Essentially this is a book that seeks to highlight strategies for using e-business technologies within the supply chain, backed up by a host of case studies.
Capable of being illuminative to the newcomer, and illustrative to the more experienced, the author gives tools and inspiration as to how technologies can be connected to lead to higher productivity (and delivery security) within the supply chain network. Of course, this is only a plan-level tool, the hard work of connecting and changing any processes falls to the reader and their company! Elements of theory are introduced to help contextualise advice and recommendations, noting how badly things can turn out when the components are not synchronised and operating well, perhaps through negligent or poor management and implementation. The book manages to find a voice that can service several types of reader as well.

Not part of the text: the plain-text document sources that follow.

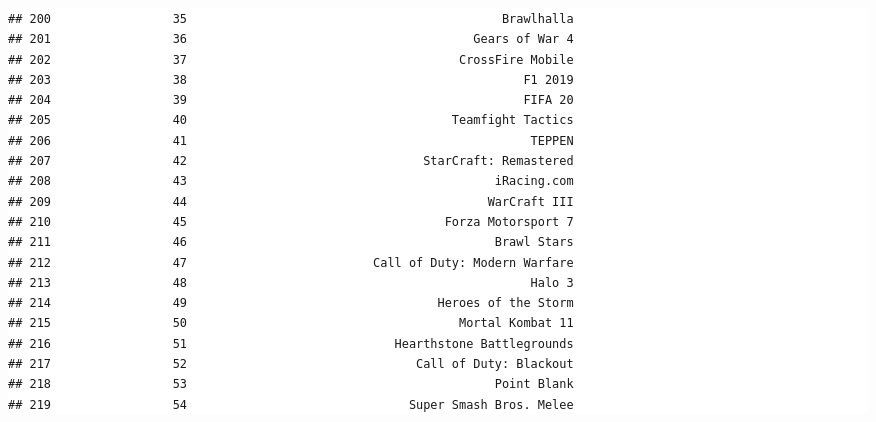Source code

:     ## 200                 35                                            Brawlhalla
    ## 201                 36                                        Gears of War 4
    ## 202                 37                                      CrossFire Mobile
    ## 203                 38                                               F1 2019
    ## 204                 39                                               FIFA 20
    ## 205                 40                                     Teamfight Tactics
    ## 206                 41                                                TEPPEN
    ## 207                 42                                 StarCraft: Remastered
    ## 208                 43                                           iRacing.com
    ## 209                 44                                          WarCraft III
    ## 210                 45                                    Forza Motorsport 7
    ## 211                 46                                           Brawl Stars
    ## 212                 47                          Call of Duty: Modern Warfare
    ## 213                 48                                                Halo 3
    ## 214                 49                                   Heroes of the Storm
    ## 215                 50                                      Mortal Kombat 11
    ## 216                 51                             Hearthstone Battlegrounds
    ## 217                 52                                Call of Duty: Blackout
    ## 218                 53                                           Point Blank
    ## 219                 54                               Super Smash Bros. Melee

The book draws on the experiences and opinions of many contributors, which provides a multifaceted, broad range of information for the benefit of the reader. The result is this comprehensive, yet quite concise, book that can act as an excellent introduction or overview to a changing, essential and individualistic subject. It covers a lot of areas – so maybe it is fair to describe it as a specialist but generalist book – yet this can be to your advantage. Somebody involved with higher education, for example, may learn possibly from integrated health care activities due to an interdisciplinary investigation. Reading every chapter and case study is recommended.
On the one hand, it may feel that the book lacks an identity, trying to be everything for everyone and not entirely meeting the target, yet on the other side, it does a reasonably good job at providing broad coverage that can provoke some thought. It is a fresh, up-to-date and relevant resource that deserves closer consideration in any case.